--- start RECORD LIST ---

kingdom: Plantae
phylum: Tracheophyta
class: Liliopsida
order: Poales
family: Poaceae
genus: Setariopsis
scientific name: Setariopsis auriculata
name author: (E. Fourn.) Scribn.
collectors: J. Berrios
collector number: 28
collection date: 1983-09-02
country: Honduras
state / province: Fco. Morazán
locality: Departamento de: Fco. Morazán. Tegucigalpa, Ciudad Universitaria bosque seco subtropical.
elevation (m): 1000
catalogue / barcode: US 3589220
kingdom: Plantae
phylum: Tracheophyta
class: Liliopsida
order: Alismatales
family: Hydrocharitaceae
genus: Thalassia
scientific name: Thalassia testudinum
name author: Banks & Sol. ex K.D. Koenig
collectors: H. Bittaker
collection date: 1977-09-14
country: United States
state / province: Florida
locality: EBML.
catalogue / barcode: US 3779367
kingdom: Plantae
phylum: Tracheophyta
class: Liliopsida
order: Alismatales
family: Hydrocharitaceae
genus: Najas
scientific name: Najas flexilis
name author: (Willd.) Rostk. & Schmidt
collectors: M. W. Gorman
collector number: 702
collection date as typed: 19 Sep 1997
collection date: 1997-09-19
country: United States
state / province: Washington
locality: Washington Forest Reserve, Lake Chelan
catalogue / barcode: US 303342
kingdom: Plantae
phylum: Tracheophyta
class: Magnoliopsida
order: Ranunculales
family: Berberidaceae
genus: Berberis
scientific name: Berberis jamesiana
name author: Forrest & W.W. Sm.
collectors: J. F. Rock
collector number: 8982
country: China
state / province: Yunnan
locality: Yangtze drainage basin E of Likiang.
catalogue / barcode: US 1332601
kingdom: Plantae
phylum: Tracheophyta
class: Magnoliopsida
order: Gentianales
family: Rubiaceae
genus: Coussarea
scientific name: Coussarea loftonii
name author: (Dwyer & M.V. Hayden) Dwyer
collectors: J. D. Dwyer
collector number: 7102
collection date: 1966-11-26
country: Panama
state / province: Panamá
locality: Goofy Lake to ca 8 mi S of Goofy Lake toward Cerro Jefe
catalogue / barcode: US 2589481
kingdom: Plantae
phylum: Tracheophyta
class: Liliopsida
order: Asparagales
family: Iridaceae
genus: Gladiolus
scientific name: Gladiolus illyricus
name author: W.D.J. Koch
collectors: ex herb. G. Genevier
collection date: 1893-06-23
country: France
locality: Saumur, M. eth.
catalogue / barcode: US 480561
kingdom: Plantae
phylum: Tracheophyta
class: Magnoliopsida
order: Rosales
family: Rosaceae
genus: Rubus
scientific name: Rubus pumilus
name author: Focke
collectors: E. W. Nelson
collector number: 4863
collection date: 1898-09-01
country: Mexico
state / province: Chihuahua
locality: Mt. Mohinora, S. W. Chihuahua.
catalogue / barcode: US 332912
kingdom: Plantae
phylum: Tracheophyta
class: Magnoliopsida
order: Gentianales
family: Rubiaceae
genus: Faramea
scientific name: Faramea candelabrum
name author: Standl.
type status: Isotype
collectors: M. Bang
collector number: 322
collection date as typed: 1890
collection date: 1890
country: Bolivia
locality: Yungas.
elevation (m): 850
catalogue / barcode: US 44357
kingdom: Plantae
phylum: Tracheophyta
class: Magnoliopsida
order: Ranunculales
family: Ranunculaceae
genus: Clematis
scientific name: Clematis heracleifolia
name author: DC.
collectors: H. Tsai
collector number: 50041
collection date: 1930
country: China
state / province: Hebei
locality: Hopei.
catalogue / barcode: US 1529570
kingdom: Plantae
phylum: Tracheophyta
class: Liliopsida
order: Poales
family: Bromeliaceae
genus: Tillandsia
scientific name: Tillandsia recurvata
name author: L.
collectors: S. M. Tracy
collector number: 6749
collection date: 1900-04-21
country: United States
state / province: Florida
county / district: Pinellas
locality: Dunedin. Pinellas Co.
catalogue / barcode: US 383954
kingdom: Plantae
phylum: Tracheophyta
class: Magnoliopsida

--- end RECORD LIST ---

▶ **STATED TASK**:
Rewrite all of the lines above, replacing "collector number" with "collector no." wherever it occurs and leaving everything else unchanged.

▶ **SOLUTION TO THIS PROBLEM**:
kingdom: Plantae
phylum: Tracheophyta
class: Liliopsida
order: Poales
family: Poaceae
genus: Setariopsis
scientific name: Setariopsis auriculata
name author: (E. Fourn.) Scribn.
collectors: J. Berrios
collector no.: 28
collection date: 1983-09-02
country: Honduras
state / province: Fco. Morazán
locality: Departamento de: Fco. Morazán. Tegucigalpa, Ciudad Universitaria bosque seco subtropical.
elevation (m): 1000
catalogue / barcode: US 3589220
kingdom: Plantae
phylum: Tracheophyta
class: Liliopsida
order: Alismatales
family: Hydrocharitaceae
genus: Thalassia
scientific name: Thalassia testudinum
name author: Banks & Sol. ex K.D. Koenig
collectors: H. Bittaker
collection date: 1977-09-14
country: United States
state / province: Florida
locality: EBML.
catalogue / barcode: US 3779367
kingdom: Plantae
phylum: Tracheophyta
class: Liliopsida
order: Alismatales
family: Hydrocharitaceae
genus: Najas
scientific name: Najas flexilis
name author: (Willd.) Rostk. & Schmidt
collectors: M. W. Gorman
collector no.: 702
collection date as typed: 19 Sep 1997
collection date: 1997-09-19
country: United States
state / province: Washington
locality: Washington Forest Reserve, Lake Chelan
catalogue / barcode: US 303342
kingdom: Plantae
phylum: Tracheophyta
class: Magnoliopsida
order: Ranunculales
family: Berberidaceae
genus: Berberis
scientific name: Berberis jamesiana
name author: Forrest & W.W. Sm.
collectors: J. F. Rock
collector no.: 8982
country: China
state / province: Yunnan
locality: Yangtze drainage basin E of Likiang.
catalogue / barcode: US 1332601
kingdom: Plantae
phylum: Tracheophyta
class: Magnoliopsida
order: Gentianales
family: Rubiaceae
genus: Coussarea
scientific name: Coussarea loftonii
name author: (Dwyer & M.V. Hayden) Dwyer
collectors: J. D. Dwyer
collector no.: 7102
collection date: 1966-11-26
country: Panama
state / province: Panamá
locality: Goofy Lake to ca 8 mi S of Goofy Lake toward Cerro Jefe
catalogue / barcode: US 2589481
kingdom: Plantae
phylum: Tracheophyta
class: Liliopsida
order: Asparagales
family: Iridaceae
genus: Gladiolus
scientific name: Gladiolus illyricus
name author: W.D.J. Koch
collectors: ex herb. G. Genevier
collection date: 1893-06-23
country: France
locality: Saumur, M. eth.
catalogue / barcode: US 480561
kingdom: Plantae
phylum: Tracheophyta
class: Magnoliopsida
order: Rosales
family: Rosaceae
genus: Rubus
scientific name: Rubus pumilus
name author: Focke
collectors: E. W. Nelson
collector no.: 4863
collection date: 1898-09-01
country: Mexico
state / province: Chihuahua
locality: Mt. Mohinora, S. W. Chihuahua.
catalogue / barcode: US 332912
kingdom: Plantae
phylum: Tracheophyta
class: Magnoliopsida
order: Gentianales
family: Rubiaceae
genus: Faramea
scientific name: Faramea candelabrum
name author: Standl.
type status: Isotype
collectors: M. Bang
collector no.: 322
collection date as typed: 1890
collection date: 1890
country: Bolivia
locality: Yungas.
elevation (m): 850
catalogue / barcode: US 44357
kingdom: Plantae
phylum: Tracheophyta
class: Magnoliopsida
order: Ranunculales
family: Ranunculaceae
genus: Clematis
scientific name: Clematis heracleifolia
name author: DC.
collectors: H. Tsai
collector no.: 50041
collection date: 1930
country: China
state / province: Hebei
locality: Hopei.
catalogue / barcode: US 1529570
kingdom: Plantae
phylum: Tracheophyta
class: Liliopsida
order: Poales
family: Bromeliaceae
genus: Tillandsia
scientific name: Tillandsia recurvata
name author: L.
collectors: S. M. Tracy
collector no.: 6749
collection date: 1900-04-21
country: United States
state / province: Florida
county / district: Pinellas
locality: Dunedin. Pinellas Co.
catalogue / barcode: US 383954
kingdom: Plantae
phylum: Tracheophyta
class: Magnoliopsida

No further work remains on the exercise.